La question de la sous-location d’un appartement soulève de nombreuses interrogations. La réglementation est précise et varies selon les situations. En effet, un contrat de bail stipule clairement les droits du locataire et ceux du propriétaire. En règle générale, un bail pour un logement vide est établi pour trois ans, tandis que pour un appartement meublé, la durée minimale est d’un an. Pendant cette période, bien que le locataire puisse accueillir des personnes gratuitement, la sous-location est soumise à des règles strictes.
Nombreux sont ceux qui envisagent de partager leur espace, notamment lorsqu’ils entament une relation amoureuse. Toutefois, si cette pratique implique un paiement pour couvrir les frais du loyer, des précautions s'imposent. Quelles sont les règles entourant la sous-location ? Voici un aperçu des informations essentielles.
Qu'est-ce que la sous-location ?
La sous-location se définit comme la mise à disposition d’un espace, en tout ou en partie, à une tierce personne par un locataire ayant un bail en vigueur. Ce type de location implique un paiement de loyer. À l’inverse, un hébergement sans frais, comme accueillir un ami, n'est pas considéré comme une sous-location, mais comme un prêt de logement. Attention toutefois : si le locataire quitte le logement tout en continuant à payer le loyer, la loi peut le considérer comme une sous-location.

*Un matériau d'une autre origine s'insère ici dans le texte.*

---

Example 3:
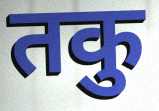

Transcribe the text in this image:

तकु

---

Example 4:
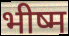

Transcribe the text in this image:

भीष्म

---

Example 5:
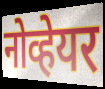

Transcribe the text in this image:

नोव्हेयर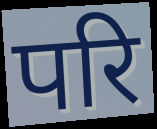
परि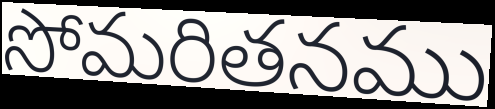
సోమరితనము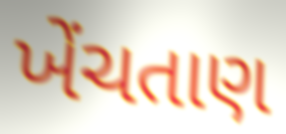
ખેંચતાણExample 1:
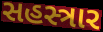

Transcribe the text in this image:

સહસ્ત્રાર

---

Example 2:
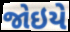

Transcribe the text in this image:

જોઇયે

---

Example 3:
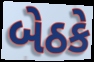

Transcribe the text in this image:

બેઠકે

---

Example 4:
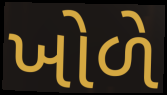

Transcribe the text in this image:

ખોળે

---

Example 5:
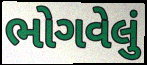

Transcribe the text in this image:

ભોગવેલું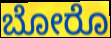
ಬೋರೊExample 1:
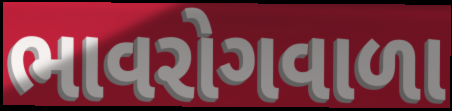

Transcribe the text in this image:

ભાવરોગવાળા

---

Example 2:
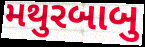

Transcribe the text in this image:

મથુરબાબુ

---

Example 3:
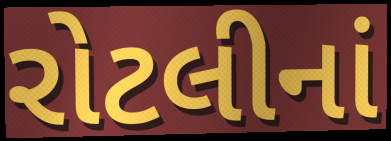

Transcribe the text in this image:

રોટલીનાં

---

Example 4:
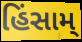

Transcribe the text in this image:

હિંસામ્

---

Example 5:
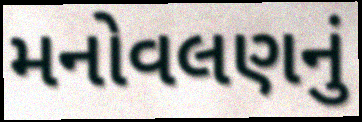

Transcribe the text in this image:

મનોવલણનું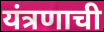
यंत्रणाची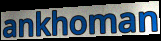
ankhoman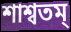
শাশ্বতম্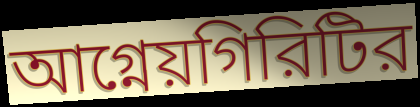
আগ্নেয়গিরিটির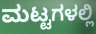
ಮಟ್ಟಗಳಲ್ಲಿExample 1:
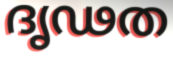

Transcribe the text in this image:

ദൃഢത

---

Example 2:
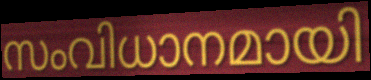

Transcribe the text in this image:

സംവിധാനമായി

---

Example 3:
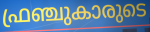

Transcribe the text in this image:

ഫ്രഞ്ചുകാരുടെ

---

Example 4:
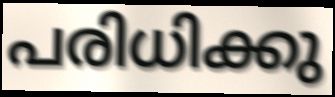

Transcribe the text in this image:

പരിധിക്കു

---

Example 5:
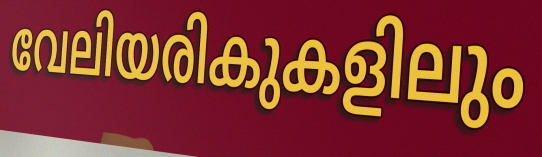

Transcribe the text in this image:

വേലിയരികുകളിലും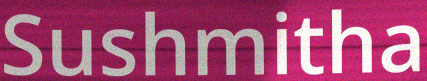
Sushmitha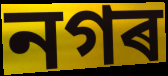
নগৰ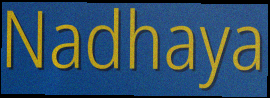
NadhayaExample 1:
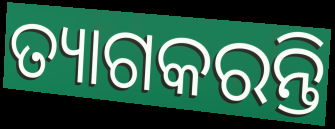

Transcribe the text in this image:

ତ୍ୟାଗକରନ୍ତି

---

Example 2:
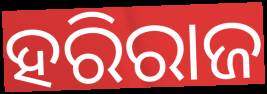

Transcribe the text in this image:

ହରିରାଜ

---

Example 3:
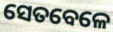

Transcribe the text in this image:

ସେତବେଳେ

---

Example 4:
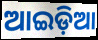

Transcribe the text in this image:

ଆଇଡ଼ିଆ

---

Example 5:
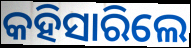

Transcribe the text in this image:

କହିସାରିଲେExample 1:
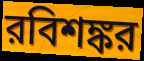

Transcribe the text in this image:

রবিশঙ্কর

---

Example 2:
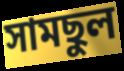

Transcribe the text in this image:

সামছুল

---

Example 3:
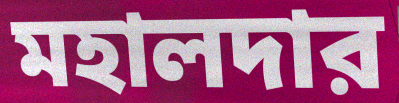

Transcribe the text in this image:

মহালদার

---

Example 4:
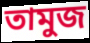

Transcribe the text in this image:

তামুজ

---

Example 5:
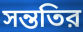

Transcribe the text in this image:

সন্ততির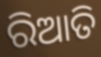
ରିଆତିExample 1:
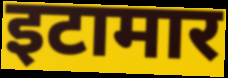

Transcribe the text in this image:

इटामार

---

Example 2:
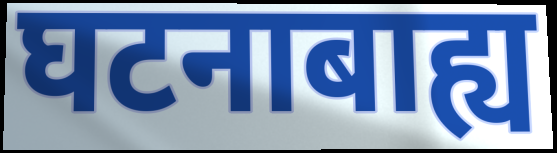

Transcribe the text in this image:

घटनाबाह्य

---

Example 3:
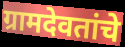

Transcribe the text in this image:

ग्रामदेवतांचे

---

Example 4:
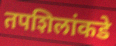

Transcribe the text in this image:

तपशिलांकडे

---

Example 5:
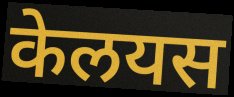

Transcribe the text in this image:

केलयसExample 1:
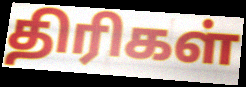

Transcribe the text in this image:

திரிகள்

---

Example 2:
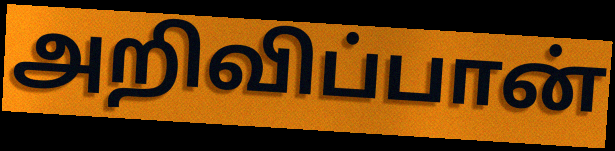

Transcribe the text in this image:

அறிவிப்பான்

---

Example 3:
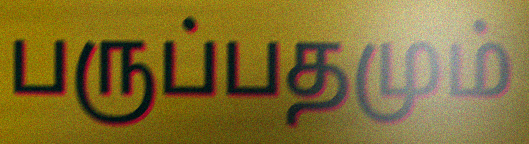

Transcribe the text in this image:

பருப்பதமும்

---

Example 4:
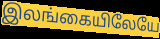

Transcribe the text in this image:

இலங்கையிலேயே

Est-ce légal de sous-louer son logement ?
Généralement, la sous-location d’un appartement utilisé comme résidence principale, qu'il soit meublé ou vide, est interdite sans l'accord écrit du propriétaire, comme le précise l'article 8 de la loi du 6 juillet 1989. Cette interdiction figure également dans le dossier d'information annexé au bail. En cas de non-respect, le bailleur a le droit de mettre fin au contrat de bail sans préavis et d'exiger le versement total des loyers perçus indûment. Cependant, la loi ELAN de 2018 a introduit certaines exceptions, permettant la sous-location pour des cas de cohabitation intergénérationnelle, sous certaines conditions.
Les règles à suivre pour sous-louer
La sous-location, bien qu'interdite dans la plupart des cas, est en hausse, une augmentation de 20 % ayant été rapportée par l'INSEE ces dernières années. Environ 12 % des locataires français ont sous-loué leurs logements pour un revenu moyen de 400 euros par mois. Voici les règles essentielles à garder à l'esprit :
1. Obtenir l'accord du bailleur
Tout projet de sous-location commence par obtenir le consentement du propriétaire. Ce dernier peut accepter ou refuser à sa discrétion. Si son accord est donné, il doit être fait par écrit, en précisant le montant du loyer, qui ne peut excéder celui du contrat initial. Le locataire doit également se conformer aux obligations telles que le paiement d'une taxe de séjour pour une sous-location saisonnière.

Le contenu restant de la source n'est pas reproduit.